Interfacial Studies of Crosslinked Urethanes: Part III. Structure-Property Relationships in Polyester Waterborne Polyurethanes

By M.W. Urban, C.L. Allison, C.C. Finch, B.A. Tatro

These studies examine crosslinking reactions of polyurethanes (PURs) using attenuated total reflectance Fourier-transform (ATR FTIR) spectroscopy and show that higher relative humidity (RH) accelerates the crosslinking reactions leading to the formation of polyurethane and polyurea. Concentration levels of unreacted isocyanate (NCO) are greater at the film-air (F-A) interface than the film-substrate (F-S) interface.
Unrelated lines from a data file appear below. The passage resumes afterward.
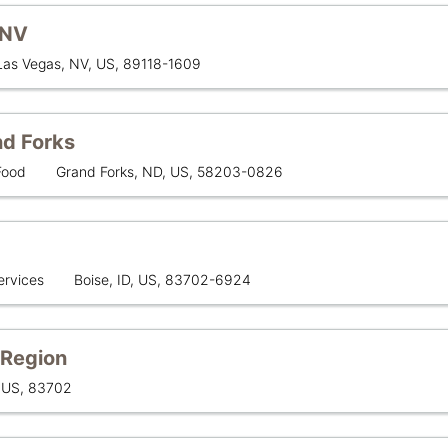
 NV
लोकेशन
Las Vegas, NV, US, 89118-1609
nd Forks
लोकेशन
Food
Grand Forks, ND, US, 58203-0826
लोकेशन
ervices
Boise, ID, US, 83702-6924
 Region
, US, 83702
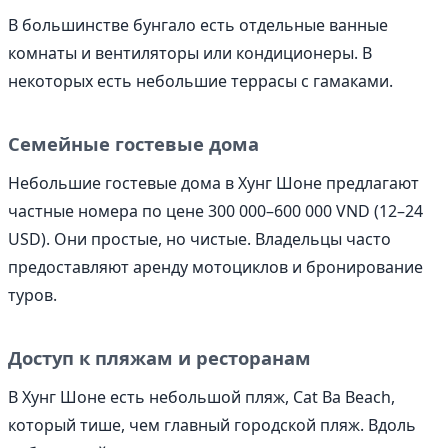
В большинстве бунгало есть отдельные ванные
комнаты и вентиляторы или кондиционеры. В
некоторых есть небольшие террасы с гамаками.
Семейные гостевые дома
Небольшие гостевые дома в Хунг Шоне предлагают
частные номера по цене 300 000–600 000 VND (12–24
USD). Они простые, но чистые. Владельцы часто
предоставляют аренду мотоциклов и бронирование
туров.
Доступ к пляжам и ресторанам
В Хунг Шоне есть небольшой пляж, Cat Ba Beach,
который тише, чем главный городской пляж. Вдоль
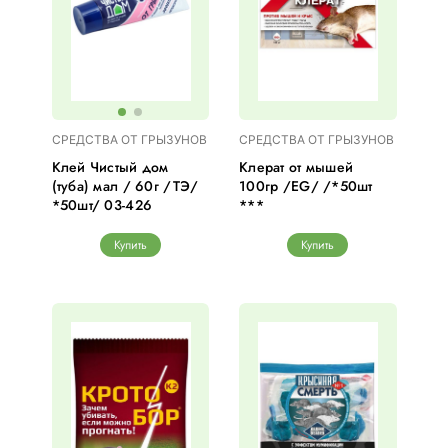
СРЕДСТВА ОТ ГРЫЗУНОВ
СРЕДСТВА ОТ ГРЫЗУНОВ
Клей Чистый дом
Клерат от мышей
(туба) мал / 60г /ТЭ/
100гр /EG/ /*50шт
*50шт/ 03-426
***
Купить
Купить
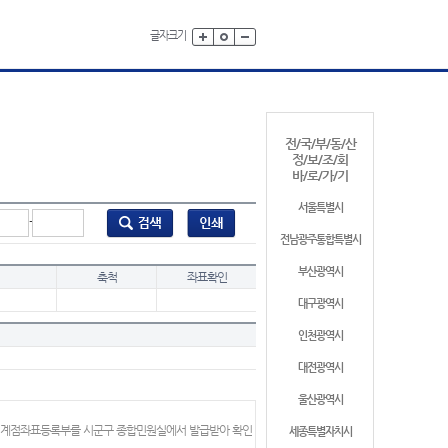
글자크기
전/국/부/동/산
정/보/조/회
바/로/가/기
서울특별시
-
전남광주통합특별시
부산광역시
축척
좌표확인
대구광역시
인천광역시
대전광역시
울산광역시
 경계점좌표등록부를 시군구 종합민원실에서 발급받아 확인
세종특별자치시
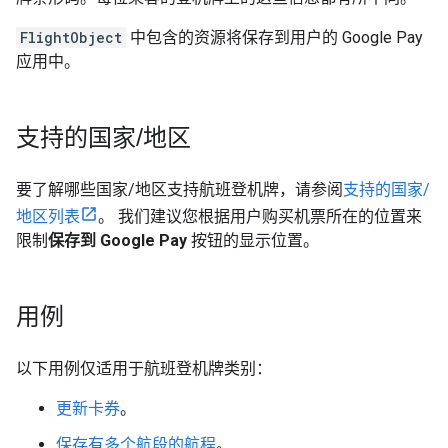
FlightObject
中包含的资源将保存到用户的 Google Pay
应用中。
支持的国家
/
地区
要了解哪些国家/地区支持航班登机牌，请参阅
支持的国家/
地区列表
。 我们建议您根据用户购买机票所在的位置来
限制
保存到 Google Pay
按钮的显示位置。
用例
以下用例仅适用于航班登机牌类别：
更新卡券
。
保存有多个航段的航程
。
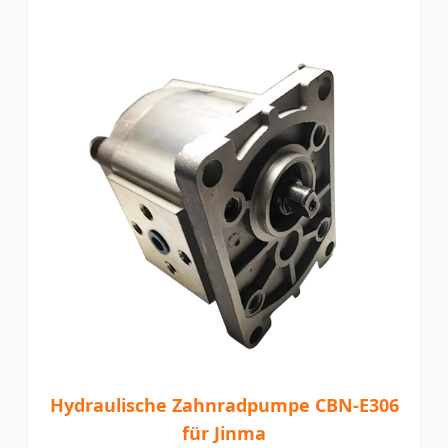
Hydraulische Zahnradpumpe CBN-E306
für Jinma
In contrast to the previous studies on polyacrylate emulsion urethanes, no stratification was detected between 0.65 to 1.14 µm near the F-A and F-S interfaces. This behavior is attributed to equivalent weight differences, 3100 g/eq for polyacrylate and 1140 g/eq for polyester.

Solvent evaporation experiments show that approximately 10% of the initial water concentration remains in the film for extended periods of time, resulting in reactions leading to the formation of urea near the F-S interface. PUR film formation occurs in two stages, a solvent vapor pressure controlled stage, followed by a diffusion controlled stage.

The duration of each stage depends on several factors, including the amount of shear induced on the shear thinning waterborne urethanes, which subsequently affects the exposure of isocyanate aggregates to water. Increased RH significantly affects structure-property relationships of water-borne PURs due to urea formation, which alters the glass transition temperature, storage modulus, crosslink density, and film hardness.